Les annexes disséminées dans la ville illustrent autant la fracture sociale (entre le bâtiment principal orné de colonnes et statues, au fond prestigieux, et les médiathèques de Harlem ou autre, bâtiments anonymes aux collections restreintes) qu’une adaptation au public local afin de se donner les moyens de réduire ladite fracture (la moitié des rayonnages de DVD sont en chinois dans l’annexe Chinatown3).  L’accompagnement par le personnel est constant, qu’il s’agisse d’aider les enfants des quartiers noirs à faire leurs devoirs, les personnes âgées à utiliser une clé USB ou autre matériel informatique, ou encore les personnes démunies à faire des démarches administratives pour obtenir des aides au logement. La démarche de la bibliothèque et la patience du personnel est admirable, même si leur entreprise ne suffit pas à pallier les inégalités de la société (débordement abordé via la question des SDF dont l’installation dérange parfois les autres usagers).

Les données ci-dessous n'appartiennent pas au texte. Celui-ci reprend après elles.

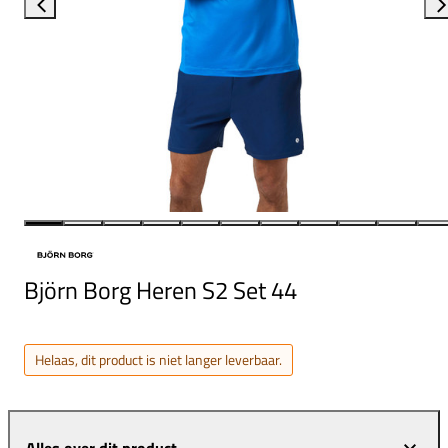
Björn Borg Heren S2 Set 44
Helaas, dit product is niet langer leverbaar.
Alles over dit product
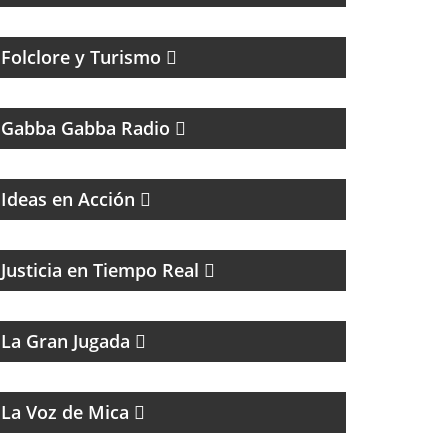
Folclore y Turismo
UN PROGRAMA TRIBUTO A THE RAMONES
Gabba Gabba Radio
Ideas en Acción
EL PROGRAMA DEL DR. DANIEL JAIME
IKOLNIKOV
Justicia en Tiempo Real
MAGAZINE DEPORTIVO
La Gran Jugada
MAGAZINE MUSICAL
La Voz de Mica
MAGAZINE DE ACTUALIDAD Y ENTREVISTAS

Toutes ces actions  filmées sont régulièrement entrecoupées par des réunions du conseil d’administration qui tournent, encore et toujours, autour de l’argent :  faire rivaliser argent public et argent privé pour augmenter les dotations ; définir les priorités et les résumer par des éléments de langage qui sauront parler aux politiques, pour renouveler le budget alloué ; arbitrer entre best-sellers et collections de fond pour les chercheurs, i.e. entre service public et mission de conservation ; et à nouveau, recommencer à récolter des fonds, besoin récurrent quand la Ville pense s’être acquittée de sa tâche par un généreux don ponctuel. Si les décisionnaires ont trois heures devant eux, nul doute que Frederick Wiseman saura les convaincre de l’utilité publique de la New York Library. L’affiche et le titre le disent bien : Ex libris, sortir du livre pour apporter la connaissance dans la ville.

Affiche du film : vue du jardin devant la bibliothèque, remplacée par des livres géants


  1. Autre récurrence : la danse, cette fois-ci présente à deux reprises, par des clichés de tap dancers ainsi que par la battle-cakewalk d’un groupe de parole, avec des femmes plus toutes jeunes, dont l’une a pris, cela ne fait aucun doute, des cours de modern’jazz, quand d’autres ont le rythme dans la peau.
  2. Contraste résumé avec humour en deux conversations téléphoniques, que l’on entend côté employés : l’une explique à l’utilisatrice qu’elle ne peut emprunter un nouveau titre parce qu’elle a atteint la limite des 50 ouvrages, et commence à énumérer des titres putassiers de développement personnel ; l’autre précise que le vieil anglais n’est pas son fort et résume à son interlocuteur le propos de l’auteur selon lequel l’homme est un loup pour l’homme, mais est une licorne à l’intérieur.
  3. La table de sélection du mois de Chinatown a pour thème la chicken soup, ça ne s’invente pas.